If you're determined to count the labor, and you have some reasonable accounting of the actual hours spent, then agree on some hourly rate. I would think this would be significantly less than the hourly rate you would pay a contractor or handyman, unless the one doing the work was a professional.
That leaves the "rent". If investor #1 made a market rent payment, and that was distributed equally to all three investors, then its a wash. That is, if #2 received 30% of market rent and #3 received 10%, then you're all even. That assumes all expenses were borne in shares based on the contribution, as would be the case if all expenses came from a common pool that was funded by all three. If instead, there was no payment to #2 and #3, then I would deduct the total fair market rent from #1's contribution. Essentially, #1 was getting his contribution back on a monthy basis in lieu of rent payments.

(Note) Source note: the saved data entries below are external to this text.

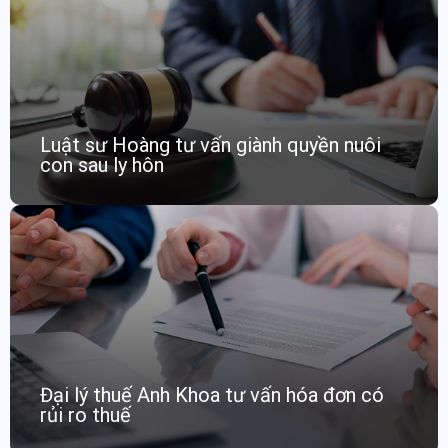
Luật sư Hoàng tư vấn giành quyền nuôi
con sau ly hôn
Đại lý thuế Anh Khoa tư vấn hóa đơn có
rủi ro thuế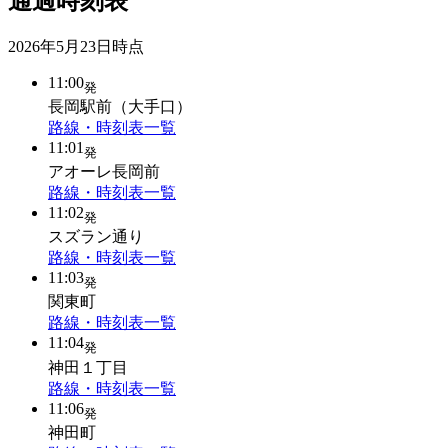
通過時刻表
2026年5月23日
時点
11:00
発
長岡駅前（大手口）
路線・時刻表一覧
11:01
発
アオーレ長岡前
路線・時刻表一覧
11:02
発
スズラン通り
路線・時刻表一覧
11:03
発
関東町
路線・時刻表一覧
11:04
発
神田１丁目
路線・時刻表一覧
11:06
発
神田町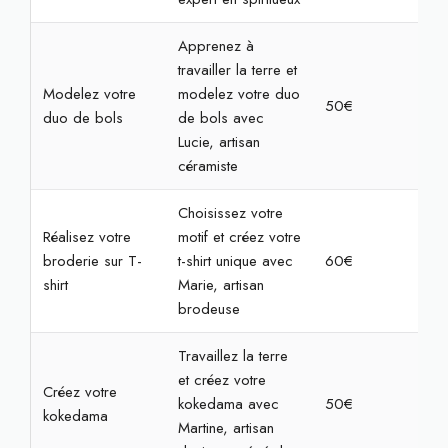
Apprenez à
travailler la terre et
Modelez votre
modelez votre duo
50€
2h
duo de bols
de bols avec
Lucie, artisan
céramiste
Choisissez votre
Réalisez votre
motif et créez votre
broderie sur T-
t-shirt unique avec
60€
2h3
shirt
Marie, artisan
brodeuse
Travaillez la terre
et créez votre
Créez votre
kokedama avec
50€
2h
kokedama
Martine, artisan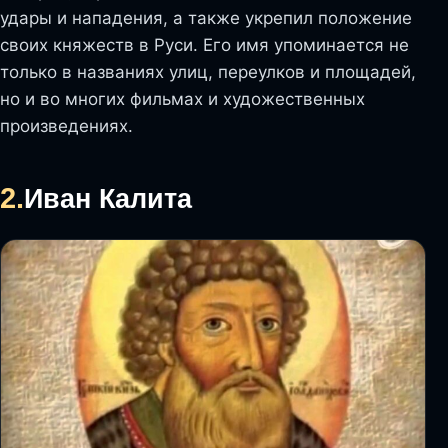
удары и нападения, а также укрепил положение
своих княжеств в Руси. Его имя упоминается не
только в названиях улиц, переулков и площадей,
но и во многих фильмах и художественных
произведениях.
2.
Иван Калита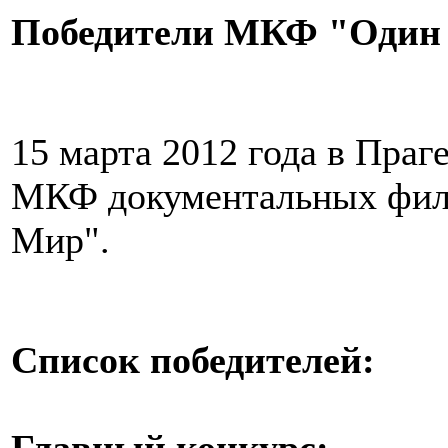
Победители МКФ "Один 
15 марта 2012 года в Пра
МКФ документальных филь
Мир".
Список победителей: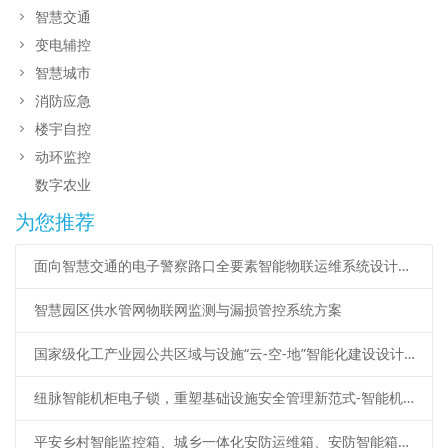
智慧交通
变电辅控
智慧城市
消防应急
楼宇自控
动环监控
数字农业
为您推荐
面向智慧交通的电子警察路口全要素智能物联运维系统设计方案
智慧园区供水管网物联网监测与漏损管控系统方案
国家级化工产业园公共区域与设施“云-空-地”智能化建设设计方案
纽脉智能机柜电子锁，重塑基础设施安全管理新范式-智能机柜锁、蓝牙电子锁、iC卡电子锁、机柜物联锁、485远程电子锁、物联智能锁
平安乡村智能监控箱、城乡一体化安防运维箱、安防智能箱应用广泛应用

Now, it looks to me like what really happened was that #1 bought, financed, and lived in a house. #2 and #3 loaned him some money to help him buy it. #3 came by once in a while and helped paint. Now that you have to sell, #1's claiming a share of the profit greater than 60%, arguing he did all the work on the place. I would think #1 would get a smaller share since he had the benefit of having a place to rent.
Somebody's going to have hurt feelings over this.